Please repeat exactly the lines below from the line with "ring tip: (178, 233)" to the line with "middle tip: (72, 693)", including both, and leave out every picture.

TASK INPUTS:
┌──

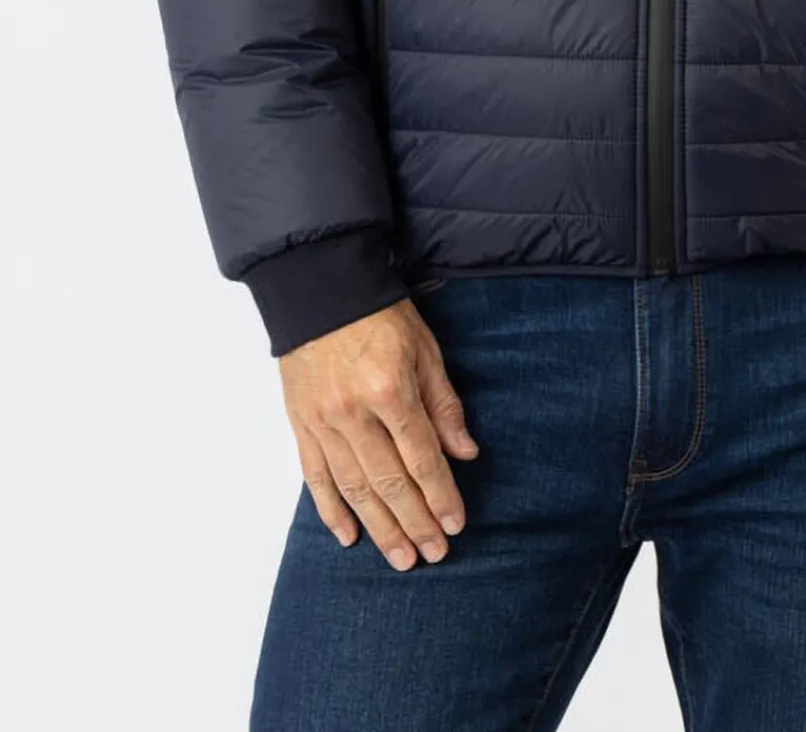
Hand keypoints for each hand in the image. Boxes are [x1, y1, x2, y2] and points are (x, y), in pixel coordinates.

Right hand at [278, 297, 480, 570]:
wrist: (319, 288)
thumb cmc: (379, 314)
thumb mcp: (424, 348)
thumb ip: (443, 404)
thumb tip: (465, 453)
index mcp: (390, 391)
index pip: (421, 458)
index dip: (440, 496)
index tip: (455, 526)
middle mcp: (354, 414)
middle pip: (389, 483)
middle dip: (414, 523)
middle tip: (433, 555)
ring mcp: (322, 422)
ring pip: (354, 489)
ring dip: (379, 528)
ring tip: (401, 557)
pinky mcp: (300, 424)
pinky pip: (316, 477)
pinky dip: (331, 510)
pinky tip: (349, 537)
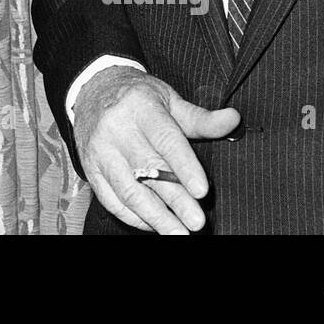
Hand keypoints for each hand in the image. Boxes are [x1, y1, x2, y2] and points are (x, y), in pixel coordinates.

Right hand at [73, 65, 240, 234]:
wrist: (92, 89)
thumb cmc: (137, 96)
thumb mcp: (169, 99)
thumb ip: (200, 118)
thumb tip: (233, 120)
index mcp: (140, 106)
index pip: (164, 139)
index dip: (184, 166)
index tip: (202, 191)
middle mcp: (116, 128)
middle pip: (148, 169)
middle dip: (175, 199)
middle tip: (197, 222)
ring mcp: (100, 150)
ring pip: (128, 190)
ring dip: (155, 216)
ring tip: (178, 233)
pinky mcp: (91, 168)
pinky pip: (111, 199)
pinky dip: (134, 217)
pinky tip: (154, 225)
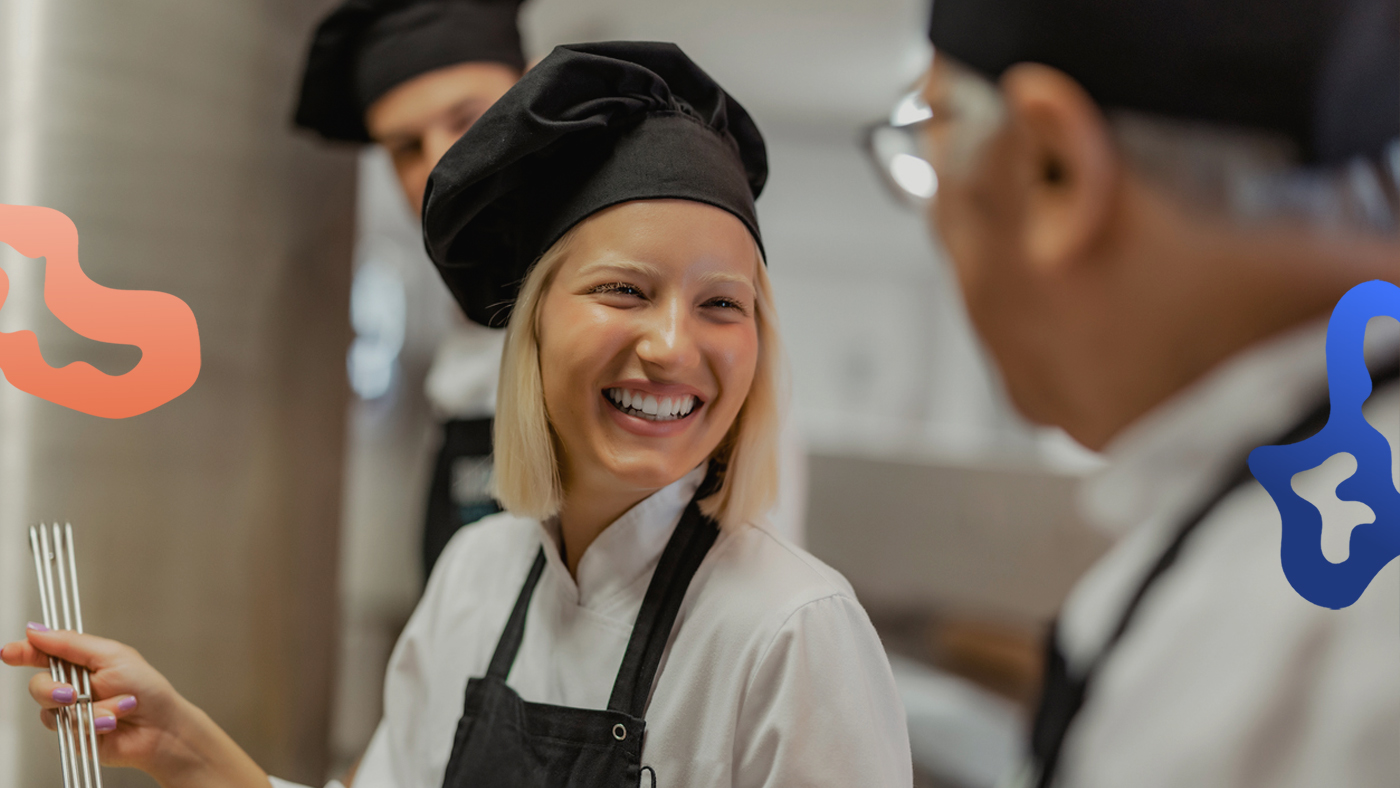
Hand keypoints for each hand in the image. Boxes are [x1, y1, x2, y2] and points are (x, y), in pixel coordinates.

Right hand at [2, 623, 267, 787]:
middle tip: (72, 693)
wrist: (162, 728)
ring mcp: (72, 712)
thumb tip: (36, 630)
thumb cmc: (147, 690)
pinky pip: (67, 729)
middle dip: (52, 689)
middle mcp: (73, 686)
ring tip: (116, 707)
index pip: (43, 654)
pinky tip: (112, 723)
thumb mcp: (112, 656)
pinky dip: (93, 723)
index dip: (23, 652)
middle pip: (38, 684)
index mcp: (81, 662)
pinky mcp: (74, 735)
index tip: (9, 652)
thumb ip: (71, 644)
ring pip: (49, 710)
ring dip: (87, 709)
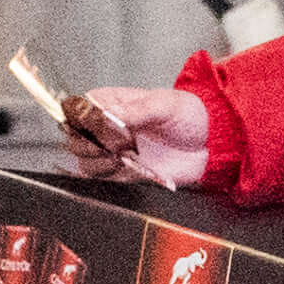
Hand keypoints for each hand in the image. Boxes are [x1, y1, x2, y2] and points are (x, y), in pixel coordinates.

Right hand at [65, 83, 208, 186]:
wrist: (208, 145)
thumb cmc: (188, 116)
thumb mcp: (166, 105)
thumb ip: (138, 110)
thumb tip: (110, 114)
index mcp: (109, 102)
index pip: (78, 110)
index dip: (86, 121)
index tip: (106, 127)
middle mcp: (104, 127)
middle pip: (75, 138)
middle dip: (92, 145)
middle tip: (117, 145)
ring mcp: (110, 151)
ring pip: (84, 162)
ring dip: (101, 163)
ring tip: (125, 158)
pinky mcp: (119, 173)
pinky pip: (101, 180)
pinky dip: (111, 178)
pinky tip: (129, 170)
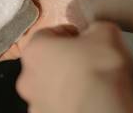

└──

ANSWER TO THE PROBLEM:
ring tip: (178, 233)
pinky mcp: (91, 168)
pinky pip: (111, 199)
pinky dip: (134, 217)
pinky tip: (154, 225)
Hand keypoints for each hand in the image. Boxes are [x1, y1, x2, y2] and points are (x, y), in pixel coordinates.

Right hand at [2, 623, 267, 787]:
middle tip: (72, 693)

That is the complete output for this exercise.